La Suisse croule sous une montagne de dette. Keystone

Pour épargner 3,3 milliards de francs par an dès 2006, la Confédération accouche du plan d’économies le plus radical de son histoire.

Les critiques pleuvent: les cantons craignent de faire les frais des coupures et la gauche de voir ses projets de réforme passer à l’as.

La Suisse croule sous une montagne de dettes de plus de 120 milliards de francs. A quoi s’ajoute un déficit prévu à plus de 3 milliards par année, et cela dès 2004.

Et pourtant, fin 2001, le peuple avait plébiscité le frein à l’endettement. Celui-ci exige que l’Etat renonce à financer ses charges à crédit.
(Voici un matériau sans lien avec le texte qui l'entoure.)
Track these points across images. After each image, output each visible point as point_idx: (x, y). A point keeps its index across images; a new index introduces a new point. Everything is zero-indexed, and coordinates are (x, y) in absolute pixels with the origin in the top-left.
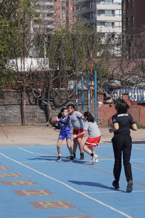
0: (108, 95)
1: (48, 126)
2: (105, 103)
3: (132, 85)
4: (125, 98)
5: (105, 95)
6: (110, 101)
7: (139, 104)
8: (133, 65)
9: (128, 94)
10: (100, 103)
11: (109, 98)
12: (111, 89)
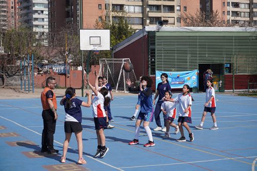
0: (40, 69)
1: (3, 88)
2: (38, 74)
3: (55, 63)
4: (51, 70)
5: (38, 69)
6: (41, 72)
7: (59, 74)
8: (55, 51)
9: (52, 68)
10: (36, 74)
11: (41, 71)
12: (43, 65)
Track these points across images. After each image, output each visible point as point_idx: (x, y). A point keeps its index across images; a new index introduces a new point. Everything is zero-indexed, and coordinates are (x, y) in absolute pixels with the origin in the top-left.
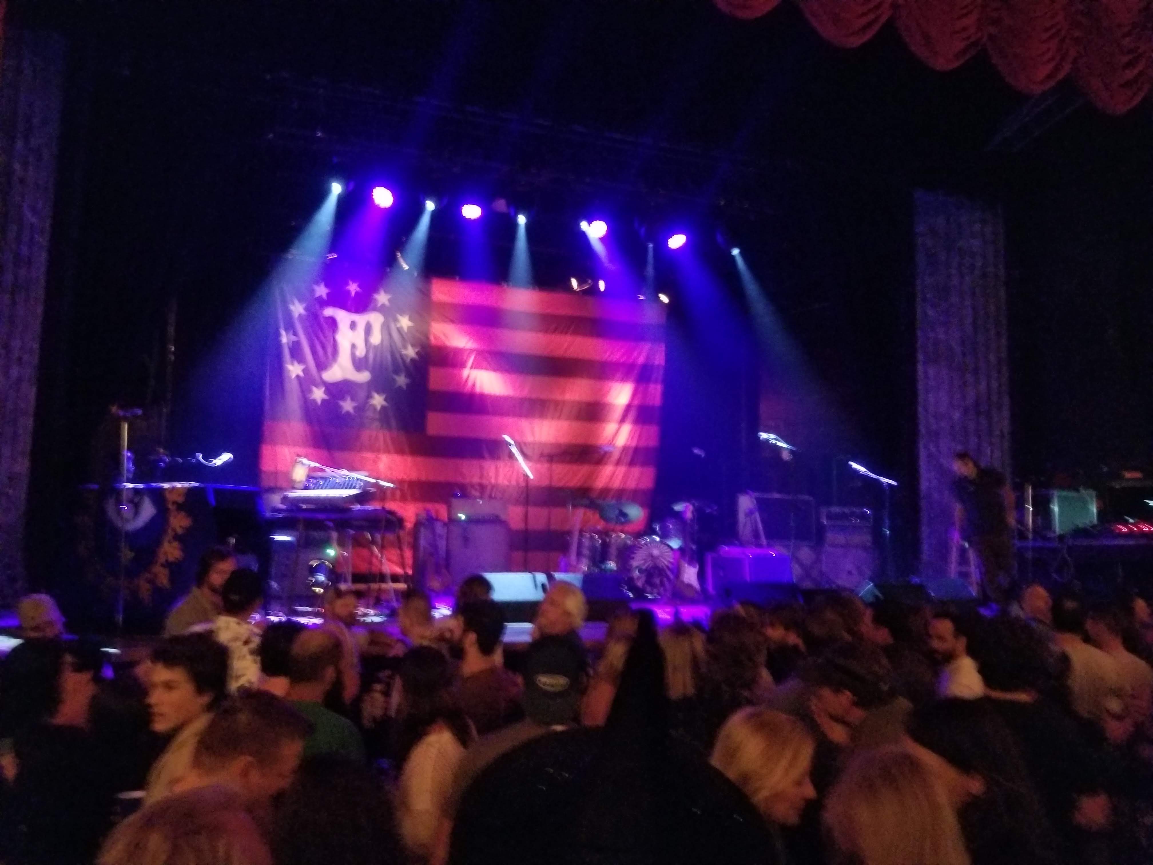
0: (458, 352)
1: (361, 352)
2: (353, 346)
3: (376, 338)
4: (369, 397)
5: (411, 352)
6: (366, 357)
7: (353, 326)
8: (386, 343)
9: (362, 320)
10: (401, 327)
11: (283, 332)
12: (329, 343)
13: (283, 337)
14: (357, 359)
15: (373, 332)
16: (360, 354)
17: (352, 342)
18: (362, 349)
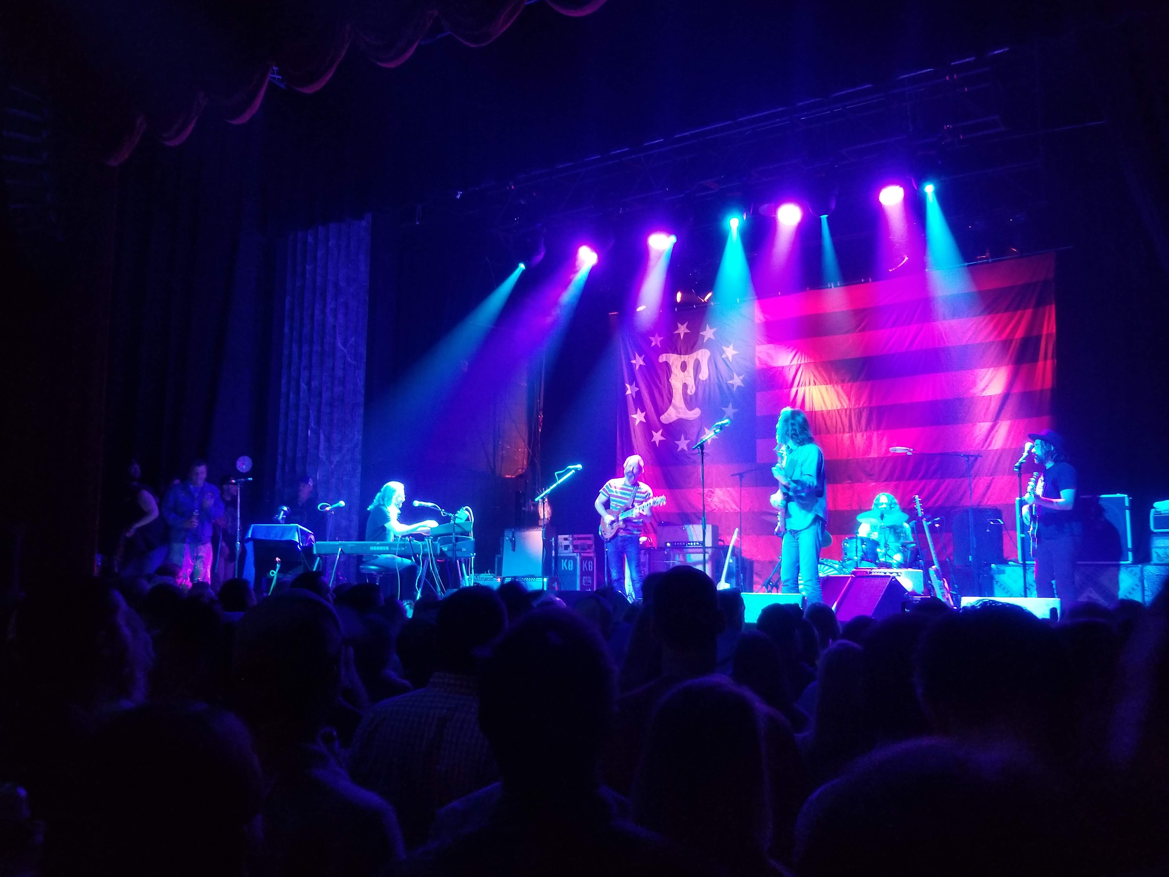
1: (691, 390)
3: (704, 375)
4: (700, 433)
5: (737, 381)
7: (684, 367)
8: (714, 377)
10: (727, 358)
11: (628, 386)
12: (665, 387)
13: (627, 389)
14: (688, 398)
15: (701, 368)
16: (691, 392)
17: (684, 382)
18: (692, 387)
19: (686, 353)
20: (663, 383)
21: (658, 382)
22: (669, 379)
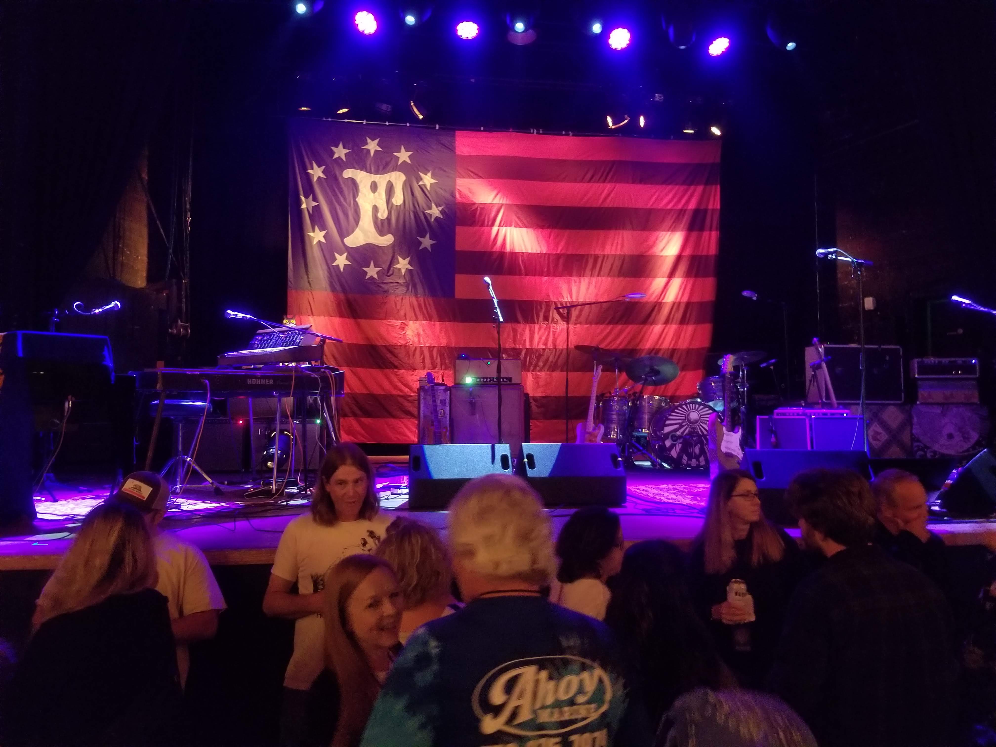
0: (485, 208)
1: (383, 214)
2: (375, 209)
3: (398, 199)
4: (393, 261)
5: (435, 212)
6: (389, 219)
7: (374, 187)
8: (409, 204)
9: (382, 180)
10: (425, 185)
11: (303, 198)
12: (350, 206)
13: (303, 203)
14: (379, 222)
15: (394, 192)
16: (382, 215)
17: (374, 204)
18: (384, 211)
19: (377, 172)
20: (348, 200)
21: (342, 199)
22: (356, 199)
Mais, la crise économique est passée par-là, écornant sérieusement les rentrées fiscales de la Confédération. Un plan d’assainissement s’est imposé, ouvrant la voie au «Programme d’allègement du budget de la Confédération pour 2003» (PAB 03), le plus gros paquet jamais ficelé en Suisse.
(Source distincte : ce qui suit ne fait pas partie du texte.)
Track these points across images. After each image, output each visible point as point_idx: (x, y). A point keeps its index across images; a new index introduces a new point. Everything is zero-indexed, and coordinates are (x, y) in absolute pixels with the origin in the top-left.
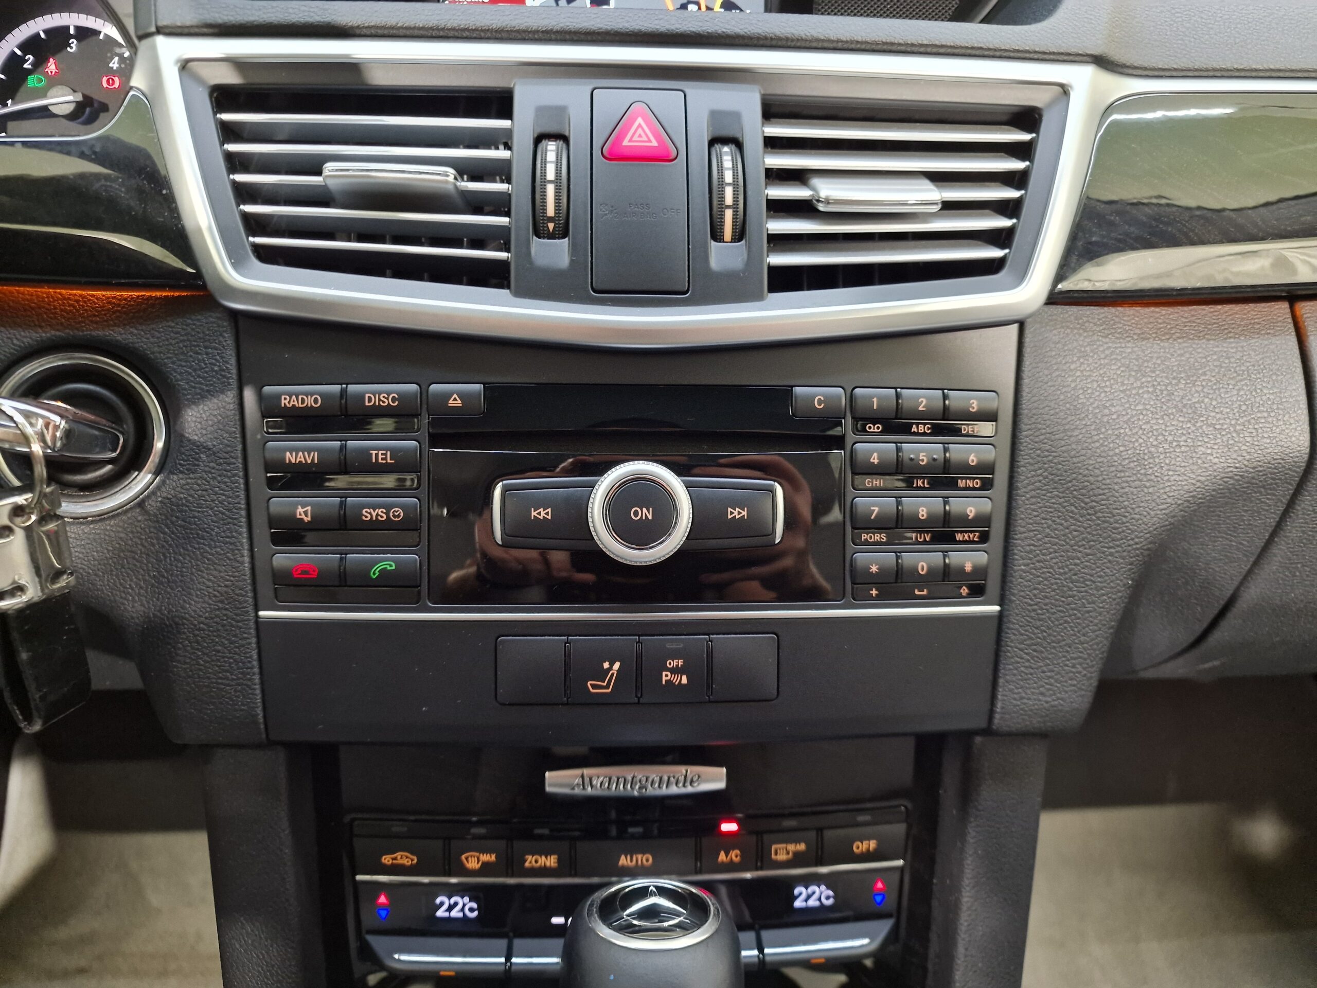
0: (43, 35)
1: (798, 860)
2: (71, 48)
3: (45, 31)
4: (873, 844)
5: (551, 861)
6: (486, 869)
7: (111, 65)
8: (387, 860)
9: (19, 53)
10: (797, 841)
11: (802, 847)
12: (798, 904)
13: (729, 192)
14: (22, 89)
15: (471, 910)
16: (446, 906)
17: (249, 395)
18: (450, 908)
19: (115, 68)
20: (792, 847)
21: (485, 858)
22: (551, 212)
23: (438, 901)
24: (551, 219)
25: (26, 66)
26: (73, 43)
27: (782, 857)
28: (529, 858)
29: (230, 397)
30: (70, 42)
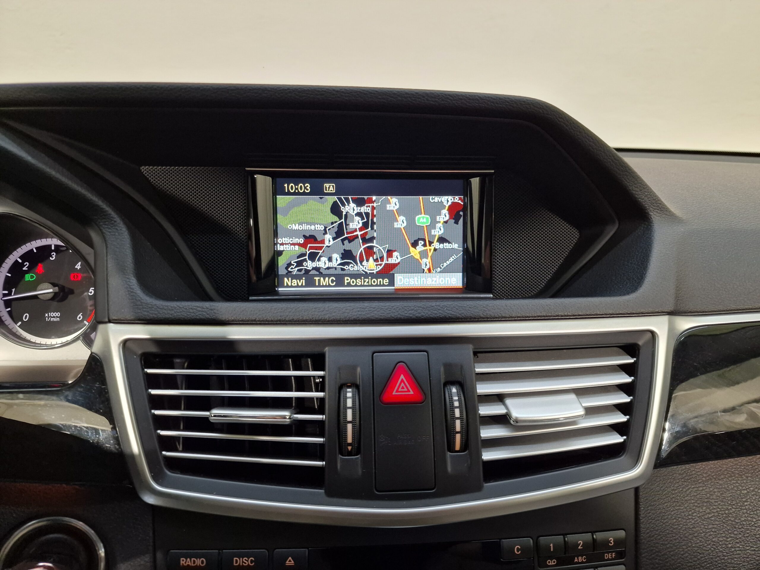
0: (35, 251)
2: (52, 257)
3: (36, 248)
7: (76, 267)
9: (20, 261)
13: (458, 423)
14: (21, 283)
17: (159, 555)
19: (78, 269)
22: (350, 440)
24: (350, 444)
25: (24, 269)
26: (53, 254)
29: (147, 558)
30: (52, 254)
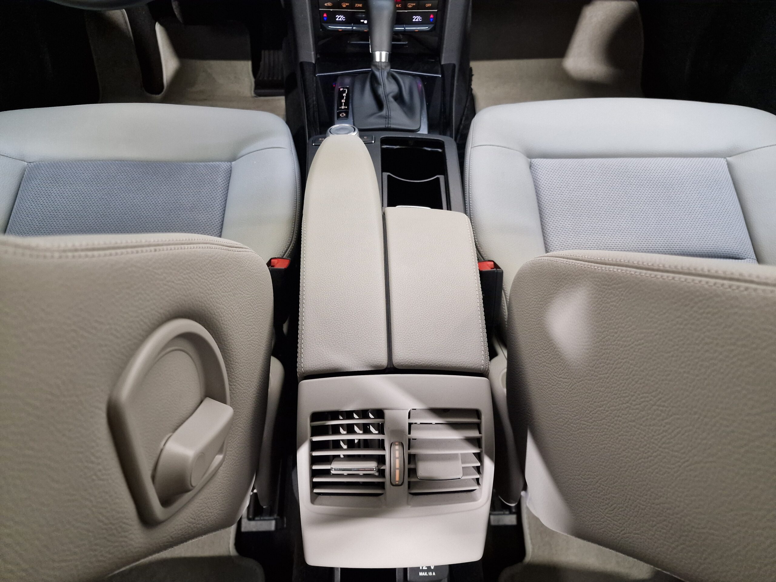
1: (413, 8)
4: (430, 5)
5: (360, 5)
6: (347, 7)
8: (326, 4)
10: (413, 3)
11: (414, 4)
12: (414, 20)
15: (344, 19)
16: (338, 18)
18: (339, 18)
20: (412, 4)
21: (347, 4)
23: (336, 16)
27: (410, 7)
28: (356, 5)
«Des conséquences douloureuses»

Le gouvernement veut ainsi réduire ses dépenses de 3,3 milliards de francs par an dès 2006. A quoi s’ajoutent des recettes supplémentaires estimées à environ 500 millions. D’ici là, le budget sera progressivement allégé, d’un milliard de francs en 2004 et de 2,2 en 2005.
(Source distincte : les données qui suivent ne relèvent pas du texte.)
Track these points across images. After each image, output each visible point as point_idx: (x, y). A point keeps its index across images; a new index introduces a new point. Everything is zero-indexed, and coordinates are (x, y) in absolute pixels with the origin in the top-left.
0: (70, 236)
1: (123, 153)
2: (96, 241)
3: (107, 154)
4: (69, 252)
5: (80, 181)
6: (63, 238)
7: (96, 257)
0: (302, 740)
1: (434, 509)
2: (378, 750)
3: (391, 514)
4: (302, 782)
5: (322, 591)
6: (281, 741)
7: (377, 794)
Le gouvernement (Conseil fédéral) ne cache pas que son projet implique des conséquences douloureuses et un sensible démantèlement des tâches de l’Etat.

Mais il est persuadé que ses mesures, qui touchent les sept ministères, sont équilibrées et cohérentes. A ce propos, le ministre des Finances, Kaspar Villiger, parle de «symétrie des sacrifices». Avant d’ajouter que la moindre modification remettrait en cause l’ensemble du paquet.

Les deux chambres du Parlement doivent plancher sur ledit paquet durant la session en cours. Le temps presse et les dernières divergences doivent être aplanies d’ici à la session de décembre. Ce mercredi, c’est la Chambre haute qui ouvre les feux.

«Un coup d’Etat»

Associations, partis, syndicats et cantons, chacun a ses raisons de critiquer ce programme d’assainissement. Les cantons craignent que certaines charges de la Confédération ne soient reportées sur leur budget.

Les partis bourgeois appellent à des mesures encore plus sévères, tandis que les syndicats et la gauche jugent qu’elles vont trop loin. Ces derniers y voient la main des partis bourgeois pour torpiller leurs projets.

Ruth Genner, coprésidente des Verts, parle même de «coup d’Etat via la politique financière», convaincue que les économies ne sont qu’un prétexte pour amorcer un virage politique radical.

De son côté, le magazine alémanique Facts affirme que le projet ressemble fort aux vieilles revendications de l’Union démocratique du centre (UDC, droite dure) et qu’il sert les propositions d’economiesuisse, l’organisation faîtière du patronat.

On craint, par exemple, des conséquences sur le droit d’asile. Les économies prévoient en effet d’exclure de l’assistance sociale certaines catégories de requérants.

L’Organisation suisse d’aide aux réfugiés (OSAR) proteste. Elle craint que ces mesures plongent certains demandeurs dans l’illégalité.

Très controversée aussi, la suppression de près des deux tiers du programme fédéral SuisseEnergie. Ses partenaires s’insurgent contre ce démantèlement de la politique énergétique suisse.

Coupures massives

Avec 666 millions d’économies dès 2006, c’est le Département de l’environnement, des transports, de l’énergie et de la communication (DETEC) qui est le plus touché. Avec, en première ligne, les grands projets ferroviaires et la convention sur les prestations entre la Confédération et les Chemins de fer fédéraux (CFF), amputés respectivement de 150 et 130 millions de francs.

L’Office fédéral de l’environnement, lui, se verrait privé de 106 millions de francs, le sixième de son budget annuel.

Les économies n’épargnent pas swissinfo/SRI. Berne souhaite supprimer sa contribution de 50% du budget, estimant que l’information de la Cinquième Suisse doit être financée par la redevance perçue par la Société suisse de radiotélévision (SSR).

De son côté, le Département de l’intérieur (DFI) devrait renoncer à 639 millions de francs. Dont 255 millions pour le financement des retraites anticipées.

Seules la formation, la recherche et la technologie sont relativement ménagées. L’augmentation des crédits est fixée à 4,5% par année, au lieu des 6,5% demandés par le secteur.

Le Parlement doit maintenant affronter beaucoup de chiffres et une responsabilité accrue. Malgré la grogne de certains, il devrait toutefois donner son feu vert au gouvernement. Aucun parti ne voudrait en effet être tenu pour responsable de la faillite du projet.

swissinfo, Christian Raaflaub
(Traduction: Isabelle Eichenberger)

Coupures budgétaires prévues par le PAB 03:
2004: un milliard.
2005: 2,2 milliards.
Dès 2006: 3,3 milliards. Avec un solde négatif de 2 milliards, d’autres mesures pourraient suivre.

Les quelque 70 mesures d’économie obéissent à une «symétrie du sacrifice»:

– Département des finances: 451 millions.

– Département de l’économie: 417 millions.

– Département de la défense: 270 millions

– Affaires étrangères: 148 millions.

– Justice et Police: 116 millions.

– Département de l’intérieur: 639 millions.

– Département de l’environnement, des transports, de l’énergie et de la communication: 666 millions.